> _Document passage_:
● ● ● ●
Re: Significant speed-up of datevec

Jaroslav Hajek-2
On Thu, Dec 18, 2008 at 5:33 AM, Daniel J Sebald <[hidden email]> wrote:

> Attached is a patch to significantly speed up datevec() in the case that a
> string matrix or string cell is passed in.  The ~50 speedup comes simply
> from only deciphering the format string once instead of for every entry in
> the cell/string matrix.  Here is a test function:
>
> function DN = testfunc4()
>  date1 = '2008-12-16 22:12:00';
>  D = repmat(date1, 1000, 1);
>  tstart = cputime();
>  DN = datenum(D, 'yyyy-mm-dd HH:MM:SS');
>  cputime - tstart
> end
>
> and results, without the patch:
>
> octave:1> DN = testfunc4();
> ans =  70.594
>
> with the patch:
>
> octave:1> DN = testfunc4();
> ans =  1.4648
>
> There are probably other little things that could be done to save some time,
> but this gets the bulk of it.
>
> What I don't understand though, is that successively calling this test
> function results in worse performance after the first call:
>
> octave:2> DN = testfunc4();
> ans =  2.1877
> octave:3> DN = testfunc4();
> ans =  2.2437
> ...
>
> Any ideas?  (I check the usual suspects, like having to delete the return
> value, etc.)
>

Not really. I have, however, noted that "clear all" prevents the
effect, so I suspect some problem with persistent variables. But it's
definitely worth further investigation.

> Dan
>

I applied this patch. If you intend to make more than a few
contributions to Octave, please consider making yourself familiar with
Mercurial and then using it to create, organize and send patches.

thanks

--
RNDr. Jaroslav Hajek
computing expert
Aeronautical Research and Test Institute (VZLU)
Prague, Czech Republic
url: www.highegg.matfyz.cz
Reply | Threaded
Open this post in threaded view
|

Re: Significant speed-up of datevec

John W. Eaton
Administrator
On 18-Dec-2008, Jaroslav Hajek wrote:

| I applied this patch. If you intend to make more than a few
| contributions to Octave, please consider making yourself familiar with
| Mercurial and then using it to create, organize and send patches.

These latest two changes should have ChangeLog entries.

Also, what is the purpose of this change in unique.m?

  -  ## I don't know why anyone would need reverse indices, but it
  -  ## was an interesting challenge.  I welcome cleaner solutions.
     if (nargout >= 3)
● ● ● ●
> _Data listing_:
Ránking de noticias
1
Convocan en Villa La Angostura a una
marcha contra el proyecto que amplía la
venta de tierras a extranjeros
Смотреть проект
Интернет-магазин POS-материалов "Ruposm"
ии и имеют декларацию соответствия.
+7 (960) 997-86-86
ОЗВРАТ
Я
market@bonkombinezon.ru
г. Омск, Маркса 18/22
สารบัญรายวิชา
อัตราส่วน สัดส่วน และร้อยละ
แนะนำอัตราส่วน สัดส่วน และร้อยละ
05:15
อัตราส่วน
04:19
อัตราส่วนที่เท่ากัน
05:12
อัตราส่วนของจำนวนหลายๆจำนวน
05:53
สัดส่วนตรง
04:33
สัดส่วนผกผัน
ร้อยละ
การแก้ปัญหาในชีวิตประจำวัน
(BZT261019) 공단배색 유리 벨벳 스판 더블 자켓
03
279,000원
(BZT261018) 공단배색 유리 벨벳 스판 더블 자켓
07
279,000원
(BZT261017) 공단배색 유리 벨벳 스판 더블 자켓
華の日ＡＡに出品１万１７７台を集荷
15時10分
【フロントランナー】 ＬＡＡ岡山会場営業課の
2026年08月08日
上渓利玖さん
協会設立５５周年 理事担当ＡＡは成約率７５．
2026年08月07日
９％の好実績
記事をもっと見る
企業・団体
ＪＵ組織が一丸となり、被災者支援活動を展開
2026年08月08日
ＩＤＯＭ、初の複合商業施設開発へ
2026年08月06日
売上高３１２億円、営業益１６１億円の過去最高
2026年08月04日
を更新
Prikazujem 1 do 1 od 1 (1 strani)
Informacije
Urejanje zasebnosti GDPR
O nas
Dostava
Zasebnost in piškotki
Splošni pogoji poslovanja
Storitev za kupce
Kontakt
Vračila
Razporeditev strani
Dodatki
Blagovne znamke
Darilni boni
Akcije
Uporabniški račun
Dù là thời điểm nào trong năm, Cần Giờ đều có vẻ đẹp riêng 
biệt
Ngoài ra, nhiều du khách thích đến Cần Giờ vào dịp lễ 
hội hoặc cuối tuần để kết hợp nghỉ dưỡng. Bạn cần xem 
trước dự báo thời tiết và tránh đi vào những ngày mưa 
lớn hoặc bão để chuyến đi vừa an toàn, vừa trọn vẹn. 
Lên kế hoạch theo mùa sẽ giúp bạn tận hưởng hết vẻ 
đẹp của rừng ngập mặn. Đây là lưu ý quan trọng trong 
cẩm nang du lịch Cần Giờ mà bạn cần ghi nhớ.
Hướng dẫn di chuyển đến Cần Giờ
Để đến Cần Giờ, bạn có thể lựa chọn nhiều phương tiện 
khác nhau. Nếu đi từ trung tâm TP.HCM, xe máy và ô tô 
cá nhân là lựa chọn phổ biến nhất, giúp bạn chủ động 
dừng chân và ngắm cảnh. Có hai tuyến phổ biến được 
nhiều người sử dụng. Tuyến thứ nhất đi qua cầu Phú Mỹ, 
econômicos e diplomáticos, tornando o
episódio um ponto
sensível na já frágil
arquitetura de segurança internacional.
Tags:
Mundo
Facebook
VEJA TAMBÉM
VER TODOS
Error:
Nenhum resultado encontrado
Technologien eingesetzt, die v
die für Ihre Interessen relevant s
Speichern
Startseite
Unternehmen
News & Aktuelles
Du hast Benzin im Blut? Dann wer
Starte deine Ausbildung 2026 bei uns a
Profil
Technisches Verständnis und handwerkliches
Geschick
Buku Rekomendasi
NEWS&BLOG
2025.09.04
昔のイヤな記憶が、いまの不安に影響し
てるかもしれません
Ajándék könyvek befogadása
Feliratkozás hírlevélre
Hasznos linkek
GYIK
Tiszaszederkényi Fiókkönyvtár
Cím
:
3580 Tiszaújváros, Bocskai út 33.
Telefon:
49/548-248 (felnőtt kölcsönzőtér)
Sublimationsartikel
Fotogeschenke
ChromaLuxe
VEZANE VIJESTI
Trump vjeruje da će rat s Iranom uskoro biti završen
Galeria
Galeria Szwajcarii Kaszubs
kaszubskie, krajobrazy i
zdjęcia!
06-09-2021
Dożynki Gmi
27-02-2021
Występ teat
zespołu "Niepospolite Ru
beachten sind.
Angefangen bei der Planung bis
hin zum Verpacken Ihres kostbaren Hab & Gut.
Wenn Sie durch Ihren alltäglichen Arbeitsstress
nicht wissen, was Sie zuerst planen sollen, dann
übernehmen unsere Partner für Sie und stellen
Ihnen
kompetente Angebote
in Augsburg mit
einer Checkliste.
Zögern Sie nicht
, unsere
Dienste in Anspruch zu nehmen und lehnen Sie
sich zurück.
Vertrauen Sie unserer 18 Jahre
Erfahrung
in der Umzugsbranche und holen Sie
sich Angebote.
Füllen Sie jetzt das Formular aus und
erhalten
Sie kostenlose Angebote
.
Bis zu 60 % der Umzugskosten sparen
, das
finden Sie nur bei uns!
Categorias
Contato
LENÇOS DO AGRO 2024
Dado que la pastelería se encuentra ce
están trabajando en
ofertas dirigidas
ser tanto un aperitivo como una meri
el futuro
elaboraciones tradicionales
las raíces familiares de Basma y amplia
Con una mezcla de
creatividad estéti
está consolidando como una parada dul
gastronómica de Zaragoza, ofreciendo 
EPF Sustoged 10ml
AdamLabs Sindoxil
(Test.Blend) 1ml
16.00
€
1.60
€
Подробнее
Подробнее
● ● ● ●
> _Task to complete_: In the datevec speed-up thread, turn the paragraph beginning "Not really. I have, however," into a short list of its main points.

> _Reply to the exercise_:
- There is no real idea yet why later calls run slower.
- Running "clear all" prevents the effect.
- A problem with persistent variables is suspected.
- The issue is worth further investigation.